La société charbonnière publique indienne prévoit environ 21 nouvelles mines de charbon ou extensions de mines, dont l'une est située dans la forêt Hasdeo Arand, riche en biodiversité, connue comme le « poumon de l'Inde centrale ». La région abrite plus de 15 000 autochtones Adivasi ainsi que des espèces menacées et vulnérables, notamment des éléphants, des ours paresseux et des léopards. À mesure que les terres traditionnelles des Adivasi sont perdues à cause de l'exploitation minière, les plantes traditionnelles et les sites sacrés liés à leur culture sont également perdus.

Le gouvernement indien, comme les responsables de nombreux autres pays en développement, affirme que le pays doit accroître sa production de combustibles fossiles pour soutenir le développement économique de sa population. Mais ce développement est en contradiction avec les communautés Adivasi qui souhaitent préserver leurs territoires et leur culture. Selon Kumar, les personnes opposées à l'expansion du charbon ont été harcelées et menacées, tandis que les sociétés charbonnières ont violé le droit des habitants d'être consultés sur les projets qui les concernent.

« Les entreprises doivent demander l’autorisation de la communauté avant d’acquérir des terres ou de brûler des arbres, mais presque toujours, cela est faussement revendiqué par des escrocs ou des escrocs », a-t-il déclaré.

La frustration face aux lois existantes et à leur manque d'application a été soulevée tout au long de l'audience. Presque toutes les communautés qui y sont représentées ont enduré des décennies d’impacts cumulatifs dus à la pollution, à la dégradation des terres et à la perte culturelle qui en découle. Cela inclut les personnes vivant le long de Cancer Alley en Louisiane, où près de 200 installations industrielles bordent la côte.

« Notre air sent l'œuf pourri, nous perdons un terrain de football rempli de zones humides toutes les heures et le niveau de nos eaux souterraines diminue à un rythme alarmant », a déclaré Sharon Levine, directrice et fondatrice de l'organisation de justice environnementale RISE St. James.

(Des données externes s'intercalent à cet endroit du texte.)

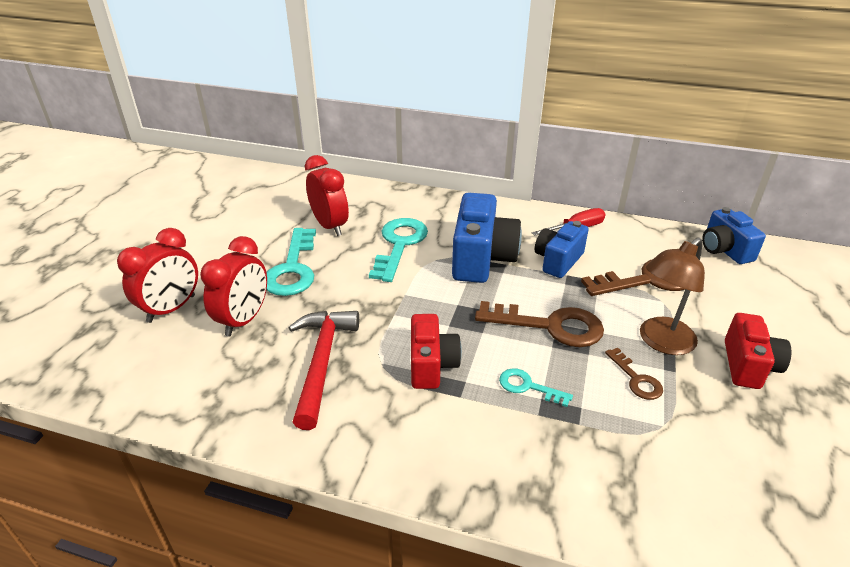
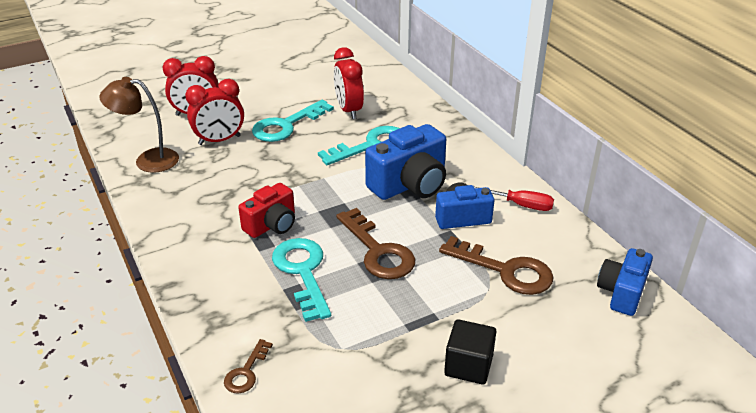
camera: 45 degrees right, 0 degrees up
red hammer [289,311,359,430] -> none
red clock [305,155,349,236] -> red clock turned 150 degrees clockwise [334,47,364,119]
turquoise key [499,368,573,407] -> turquoise key [272,238,331,322], size x1.92
brown key [605,348,663,400] -> brown key moved to [224,339,273,394]
brown lamp [640,237,705,355] -> brown lamp moved to [100,77,179,173]
red camera [725,313,791,389] -> black cube [444,319,496,385]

Patricia Gualinga était juge présidente du 6e Tribunal international des droits de la nature. Gualinga est un leader Kichwa de Sarayaku, en Équateur. Crédit : Katie Surma/Pacte ClimatPatricia Gualinga était juge présidente du 6e Tribunal international des droits de la nature. Gualinga est un leader Kichwa de Sarayaku, en Équateur. Crédit : Katie Surma/Pacte Climat
Patricia Gualinga était juge présidente du 6e Tribunal international des droits de la nature. Gualinga est un leader Kichwa de Sarayaku, en Équateur. Crédit : Katie Surma/Pacte Climat

L'audience ne s'est pas concentrée uniquement sur le préjudice. Julie Horinek, membre de la nation Ponca de l'Oklahoma, a expliqué comment les campagnes populaires peuvent défendre avec succès la nature. Cela s'est produit lorsqu'une coalition d'Amérindiens et d'autres communautés ont fait pression sur le gouvernement américain pour qu'il mette fin au projet de pipeline Keystone XL. Le pipeline proposé aurait traversé les terres ancestrales de la nation Ponca.

« Rien que dans ce pays, nous avons lutté pendant plus de 500 ans contre l'extinction, et nous n'allons pas disparaître », a-t-elle déclaré.

L'audience de dimanche était la première d'une série en deux parties liées à la transition mondiale vers l'abandon des combustibles fossiles. La deuxième audience, « L’ère post-extractiviste non minière », aura lieu à Toronto, au Canada, en mars 2025.

Le tribunal était dirigé par la juge présidente Patricia Gualinga, une dirigeante Kichwa de Sarayaku, en Équateur. D'autres juges venaient des États-Unis, du Canada, des Ponca de l'Oklahoma et de la nation Navajo/huŋka Bdewakaƞtoƞwaƞ Dakota.